Os pacientes da UPA Centro, em Londrina, relatam esperas que chegam a quatro horas para atendimentos considerados leves. Alguns dizem ter permanecido na unidade das 5h às 14h sem previsão para serem liberados. Embora a Prefeitura de Londrina afirme que a demora média é de duas horas e meia, o cenário descrito por funcionários e usuários é outro.
Na última segunda-feira, um paciente convulsionou dentro da unidade antes mesmo de receber os primeiros cuidados médicos.
Funcionários que preferiram não se identificar, afirmam que o volume de pacientes na região central chega a ser o dobro do registrado em outros prontos atendimentos do município. Segundo os relatos, a carência de profissionais em bairros periféricos força o deslocamento da população para o centro, saturando o serviço.

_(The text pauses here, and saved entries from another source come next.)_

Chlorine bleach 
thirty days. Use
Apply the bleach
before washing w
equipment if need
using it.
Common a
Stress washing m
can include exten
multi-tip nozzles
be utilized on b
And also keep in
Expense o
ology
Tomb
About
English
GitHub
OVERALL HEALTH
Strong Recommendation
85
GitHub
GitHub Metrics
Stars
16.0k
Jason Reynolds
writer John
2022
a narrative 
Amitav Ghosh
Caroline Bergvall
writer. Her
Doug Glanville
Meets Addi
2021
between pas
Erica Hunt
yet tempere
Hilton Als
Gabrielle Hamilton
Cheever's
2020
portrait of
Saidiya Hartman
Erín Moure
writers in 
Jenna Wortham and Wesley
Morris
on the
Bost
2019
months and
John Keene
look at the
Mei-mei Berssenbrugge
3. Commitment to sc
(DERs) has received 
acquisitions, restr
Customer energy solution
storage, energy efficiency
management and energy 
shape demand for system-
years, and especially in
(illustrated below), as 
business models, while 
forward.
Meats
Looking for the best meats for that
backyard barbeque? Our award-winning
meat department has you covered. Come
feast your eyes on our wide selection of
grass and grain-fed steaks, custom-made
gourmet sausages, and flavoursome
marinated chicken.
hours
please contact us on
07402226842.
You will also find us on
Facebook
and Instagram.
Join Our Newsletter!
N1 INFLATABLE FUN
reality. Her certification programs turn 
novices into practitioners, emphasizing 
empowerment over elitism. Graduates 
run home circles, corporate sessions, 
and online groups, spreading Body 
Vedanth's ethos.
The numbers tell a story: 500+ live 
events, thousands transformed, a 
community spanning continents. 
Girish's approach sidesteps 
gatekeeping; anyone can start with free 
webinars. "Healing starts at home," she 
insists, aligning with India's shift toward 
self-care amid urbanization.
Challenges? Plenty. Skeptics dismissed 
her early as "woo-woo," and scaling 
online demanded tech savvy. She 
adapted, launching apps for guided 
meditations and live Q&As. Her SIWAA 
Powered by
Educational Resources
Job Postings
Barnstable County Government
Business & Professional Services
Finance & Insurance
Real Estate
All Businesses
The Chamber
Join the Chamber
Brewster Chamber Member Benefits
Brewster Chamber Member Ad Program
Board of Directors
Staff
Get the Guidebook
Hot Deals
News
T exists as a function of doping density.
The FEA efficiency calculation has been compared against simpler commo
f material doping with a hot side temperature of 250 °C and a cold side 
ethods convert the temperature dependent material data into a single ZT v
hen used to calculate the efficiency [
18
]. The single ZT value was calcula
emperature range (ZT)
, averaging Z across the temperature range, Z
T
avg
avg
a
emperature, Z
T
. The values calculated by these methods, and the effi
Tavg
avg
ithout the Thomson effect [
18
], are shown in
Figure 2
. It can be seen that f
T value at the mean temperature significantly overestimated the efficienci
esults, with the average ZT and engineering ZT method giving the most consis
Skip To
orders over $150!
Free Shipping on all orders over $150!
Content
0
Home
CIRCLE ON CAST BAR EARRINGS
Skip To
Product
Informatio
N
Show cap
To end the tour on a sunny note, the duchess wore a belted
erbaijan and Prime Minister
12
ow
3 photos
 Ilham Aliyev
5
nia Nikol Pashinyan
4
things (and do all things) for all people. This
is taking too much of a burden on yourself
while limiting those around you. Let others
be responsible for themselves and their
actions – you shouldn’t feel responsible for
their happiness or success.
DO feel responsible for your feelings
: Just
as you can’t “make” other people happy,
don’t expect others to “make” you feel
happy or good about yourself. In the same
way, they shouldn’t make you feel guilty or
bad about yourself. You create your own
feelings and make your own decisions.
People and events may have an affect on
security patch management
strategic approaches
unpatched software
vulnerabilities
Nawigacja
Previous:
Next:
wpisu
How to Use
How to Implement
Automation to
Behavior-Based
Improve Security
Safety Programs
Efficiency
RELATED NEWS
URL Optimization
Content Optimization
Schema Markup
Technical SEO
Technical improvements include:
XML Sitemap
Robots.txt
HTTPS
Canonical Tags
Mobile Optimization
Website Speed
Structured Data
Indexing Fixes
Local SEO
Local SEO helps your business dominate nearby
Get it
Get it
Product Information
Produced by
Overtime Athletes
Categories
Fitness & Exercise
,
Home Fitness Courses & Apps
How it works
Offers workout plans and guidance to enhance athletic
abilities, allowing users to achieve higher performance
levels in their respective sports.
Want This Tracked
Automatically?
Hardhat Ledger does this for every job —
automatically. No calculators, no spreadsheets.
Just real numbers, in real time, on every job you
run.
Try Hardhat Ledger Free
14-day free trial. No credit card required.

Ano passado foram realizados investimentos para melhorara a estrutura da unidade. No total, a UPA tem 24 leitos de observação e 30 poltronas de hidratação, além de aumentar o corpo médico de nove para 13 profissionais por turno.
A ausência de informações claras sobre o tempo de espera gera insegurança em quem busca socorro, como no caso da empresária Márcia Andrade, que relatou demora mesmo para procedimentos simples de liberação, e da aposentada Silvana Félix, que, com sintomas de dengue, expressou medo de sofrer um colapso sem suporte imediato. Atualmente, a escala médica conta com 13 profissionais nos turnos diurnos, mas sofre redução durante a noite e madrugada.
Em nota, a SMS (Secretaria Municipal de Saúde) esclareceu que o único Pronto Atendimento que realiza o encaminhamento de pacientes para a UPA Centro ou para o PA do Jardim Leonor é o do Maria Cecília. A pasta justificou que a unidade da zona norte conta com apenas dois médicos e possui espaço físico limitado, o que motiva a transferência de pacientes quando necessário.